Well, it's been awhile again, but I felt the need to let you in on the rest of the story. Some of you may relate this to who I really am from another board, but I would appreciate letting things stay here that I've discussed here.
My son passed away on May 20. It was and still is heart-wrenching. My DIL did everything right that she could for him and he knew that. We cleared up a lot of the things LG had been pulling and we were going to move his belongings to our house, scheduled the day after he died. On the day he died, LG went to the house in the evening (we had asked the landlord to lock her out when son died because she had come to the hospital to see him for the last time and proceeded to tell HIS WIFE what things of my son's she was going to keep). NOW she was in for the fight of her life. LG saw the absolute worst in me as we went down the next day to get clothes to bury my boy. She had cleaned out all the electronics, TV, computer, anything that was big and expensive.
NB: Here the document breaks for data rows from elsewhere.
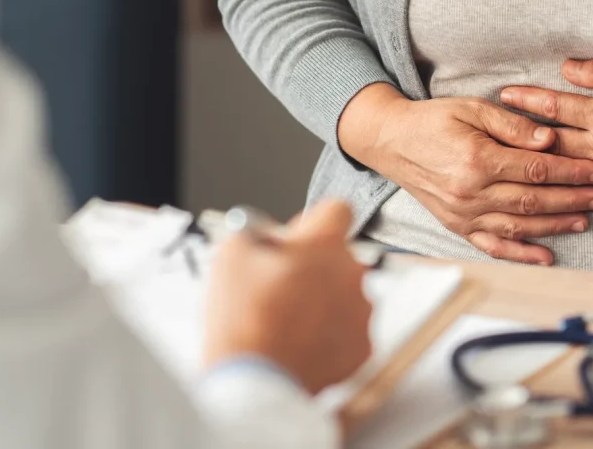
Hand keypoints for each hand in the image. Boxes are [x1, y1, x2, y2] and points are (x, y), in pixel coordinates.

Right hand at [204, 200, 372, 394]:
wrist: (256, 382)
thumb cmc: (244, 321)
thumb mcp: (231, 254)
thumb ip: (254, 233)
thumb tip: (262, 236)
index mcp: (325, 245)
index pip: (336, 209)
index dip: (311, 222)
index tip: (295, 239)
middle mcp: (352, 274)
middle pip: (338, 256)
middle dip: (313, 265)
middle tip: (279, 284)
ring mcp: (360, 313)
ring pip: (344, 293)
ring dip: (321, 299)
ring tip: (285, 318)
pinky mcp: (361, 348)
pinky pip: (348, 328)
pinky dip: (328, 332)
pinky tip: (298, 340)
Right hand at [338, 84, 592, 265]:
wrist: (391, 141)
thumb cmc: (433, 120)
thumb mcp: (473, 108)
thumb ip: (512, 124)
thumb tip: (550, 138)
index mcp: (477, 159)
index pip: (535, 169)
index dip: (570, 171)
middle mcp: (470, 192)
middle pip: (532, 200)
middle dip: (572, 199)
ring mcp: (462, 213)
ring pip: (518, 225)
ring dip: (554, 225)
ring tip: (584, 221)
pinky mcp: (456, 225)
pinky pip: (492, 245)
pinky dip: (520, 254)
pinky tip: (546, 256)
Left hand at [499, 59, 592, 207]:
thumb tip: (566, 68)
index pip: (555, 106)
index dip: (526, 100)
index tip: (503, 95)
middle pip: (550, 143)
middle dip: (518, 137)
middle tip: (488, 133)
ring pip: (562, 174)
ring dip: (533, 169)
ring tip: (503, 164)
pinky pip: (585, 199)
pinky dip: (562, 198)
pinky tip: (540, 196)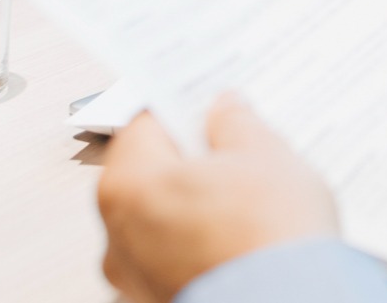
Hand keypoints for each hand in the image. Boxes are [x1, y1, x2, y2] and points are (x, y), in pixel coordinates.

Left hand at [96, 95, 339, 302]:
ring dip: (197, 203)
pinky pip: (177, 255)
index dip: (183, 107)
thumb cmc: (269, 235)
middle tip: (237, 147)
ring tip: (248, 196)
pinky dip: (202, 242)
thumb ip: (235, 124)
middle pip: (150, 174)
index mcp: (128, 185)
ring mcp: (135, 276)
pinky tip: (242, 234)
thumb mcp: (264, 154)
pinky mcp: (160, 298)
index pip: (145, 125)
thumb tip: (225, 111)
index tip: (210, 103)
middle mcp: (117, 234)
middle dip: (192, 159)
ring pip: (163, 218)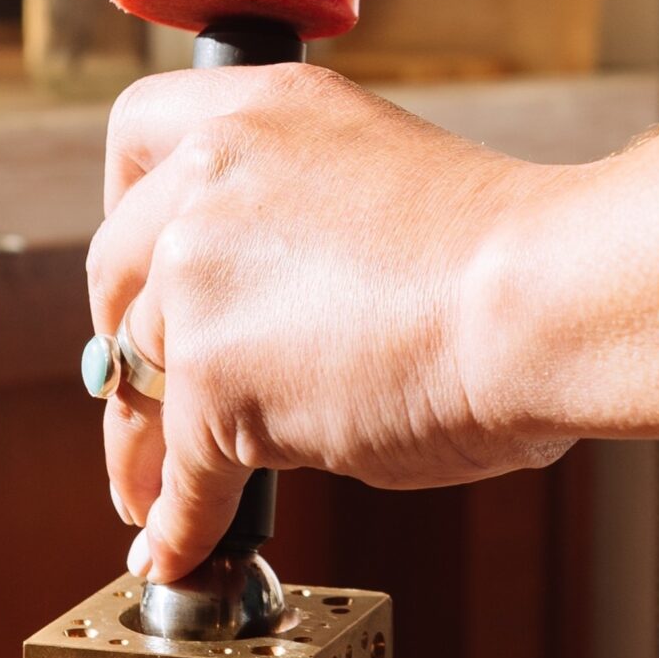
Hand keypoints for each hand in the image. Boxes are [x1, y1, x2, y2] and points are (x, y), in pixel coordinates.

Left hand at [87, 63, 572, 576]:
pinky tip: (181, 547)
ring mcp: (200, 278)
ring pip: (139, 380)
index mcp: (262, 110)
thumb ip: (296, 220)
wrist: (539, 299)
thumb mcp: (375, 178)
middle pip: (119, 275)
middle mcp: (211, 177)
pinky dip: (180, 520)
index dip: (128, 213)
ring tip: (156, 493)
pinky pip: (181, 471)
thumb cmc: (503, 254)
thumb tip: (266, 318)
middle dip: (126, 347)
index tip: (141, 263)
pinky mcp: (212, 379)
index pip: (137, 138)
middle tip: (142, 394)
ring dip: (146, 446)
Well, I got in her face, it was the absolute worst that I've ever felt and she got the brunt of it. And, she had been driving HIS car the whole time he was in the hospital, they keys were laying where the TV used to be and I just grabbed them and wouldn't give them back. WE CALLED THE POLICE just to find that we really had no rights there either because she had been living with him. The cop called the magistrate and he said whatever belonged to my son before they got together, whatever had a receipt with just my son's name on it belonged to my son and she would be charged with theft if it was not returned. So the next day when we went to clean out my son's house, most of the stuff was returned. She kept some things that she knew we couldn't track down receipts for and that he had bought while they were together. SO, we have not spoken to her since that day and have no intention to ever if at all possible. We did not even talk to her at the funeral and did not include her in the family things that we did. She was and is nothing. I told my son's best friend that another year and she will be a stranger on the street to me, and the friend told me that my son was going back to his wife anyway, he just never got the chance. My son had talked with a pastor friend about making his life right when he got out of the hospital. This is all good for me to know, BUT, as you can tell, I'm still getting over it. LG even had the gall to want to see my grandkids, ABSOLUTELY NOT by their choice as well as DIL and us. I really can't believe her! She doesn't understand that anything she kept belonged rightfully to HIS children and she robbed THEM.
So last night I start sorting out my son's things, they're at my house until DIL gets a place of her own. It's crazy. I think he was the kind of person who saved things "just in case" and there's lots of it. :) So I cry and I sort, and I think too much and I cry, and I do the best I can for those 3 little ones who are left behind. It's pretty rough. He had no life insurance and friends are throwing a music benefit to help out with the funeral expense that we took on because obviously DIL couldn't afford it.
Now, one child is having nightmares and has an appt at the doc. I think this is the one who has taken it the hardest. Hopefully they'll get into counseling to deal with the things of the past couple years.
So, I've come to tell you all this to just to say an extra prayer for our family as we deal and do what we have to do. Extra prayers certainly never hurt. And, mothers, encourage your adult children to keep life as uncomplicated as possible, so when tragedy strikes, you don't have a mess to deal should such a disaster strike. I wouldn't wish this kind of thing on anyone.